Le « sauvage » renvoie à l’image d’un homme sans culture, un homme chez qui la bestialité aurait pris ou repris le dessus, au détriment de l’éducation et des conventions sociales. En réalité, les sauvages n’existent pas. L’être humain se construit par la socialisation. Il ne grandit qu’à travers ses relations aux autres et à la culture. C’est ce que veut dire Aristote quand il définit l’homme comme un zoon politikon, un animal social. Dès notre plus jeune âge, nous intégrons des normes, des habitudes, une langue, des manières de faire et de penser que nous recevons de notre environnement. Cet apprentissage est nécessaire au développement de tout individu, si bien que l’on peut dire que l’homme est par nature un être de culture.

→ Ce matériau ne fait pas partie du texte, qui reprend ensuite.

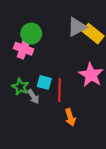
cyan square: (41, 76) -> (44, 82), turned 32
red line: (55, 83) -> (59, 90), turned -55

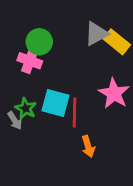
cyan square: (44, 82) -> (56, 103), size x1.5
gray arrow: (33, 97) -> (15, 121), moved

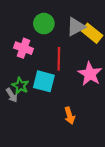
green circle: (39, 42) -> (44, 24), moved
red line: (75, 112) -> (59, 59), moved

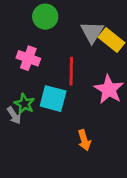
green circle: (44, 24) -> (45, 17), moved
gray triangle: (76, 27) -> (92, 32), turned -30

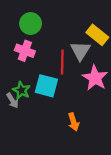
green circle: (45, 17) -> (31, 24), moved
gray triangle: (92, 32) -> (80, 51), moved

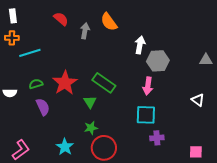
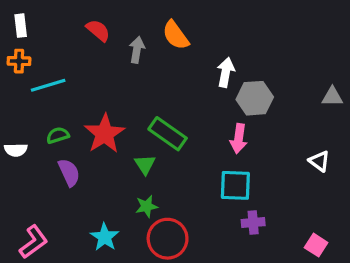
pink square: (196, 152) -> (316, 245), turned 32

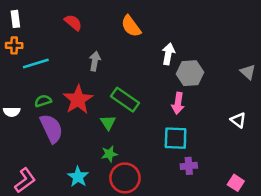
gray arrow: (137, 50) -> (95, 61), moved
gray triangle: (332, 97) -> (248, 72), turned 42
purple semicircle: (69, 172) -> (51, 129), size x1.4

L’idée d’un « ensauvagement » de la société ignore cette vérité : l’être humain n’a jamais été une bête et ne peut pas le devenir. Les violences auxquelles se réfère l’expression n’ont d’ailleurs rien de sauvages. Elles supposent au contraire l’imprégnation par la culture. Les animaux ne font pas preuve de cruauté gratuite par exemple. Ils ne tuent, ni ne meurent au nom de croyances. De la même manière, la délinquance suppose l’existence des normes qu’elle transgresse. Alors comment expliquer le succès de cette expression ? Que veulent dire de notre société ceux qui l’emploient ?

Limites de l’expression

L’ « ensauvagement » exprime un sentiment commun, le sentiment que notre monde est traversé par la violence. Davantage peut-être qu’il y a quelques années. Mais nul besoin de débattre sur la réalité historique de cette recrudescence pour saisir les limites de l’expression. En rejetant la violence du côté de l’animalité et de la nature, l’idée d’ « ensauvagement » empêche d’en comprendre l’histoire et de chercher ce qui, dans nos sociétés, incite les hommes à la commettre.

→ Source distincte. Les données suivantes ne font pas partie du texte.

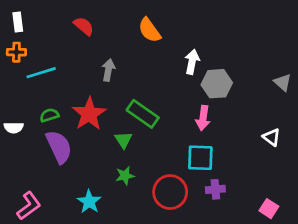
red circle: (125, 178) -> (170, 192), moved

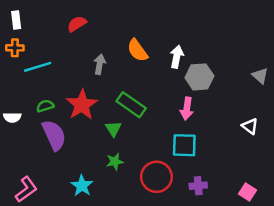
red semicircle: (84, 26) -> (77, 24), turned -72
orange semicircle: (150, 30) -> (137, 50), moved
purple cross: (215, 189) -> (198, 186), moved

C’est sans doute cela que nous refusons de voir en nous réfugiant derrière la formule : toute culture n’est pas synonyme de paix. Il existe au contraire des formes d’organisation sociale, des manières d’être collectives, qui véhiculent en elles-mêmes de la violence et qui l’induisent chez les individus. D’où vient celle qui déchire notre société ? Quelles en sont les causes ? Ce sont les questions que nous devrions nous poser, et plus encore les responsables politiques. La notion d’ « ensauvagement » les recouvre sans rien expliquer. Au lieu de dresser une alternative simpliste entre la brute et l’homme civilisé, mieux vaudrait réfléchir aux conditions d’un monde apaisé.

* À paraître prochainement : Sublime matérialisme. Emmanuel Levinas et l’héritage de Karl Marx, aux éditions Otrante.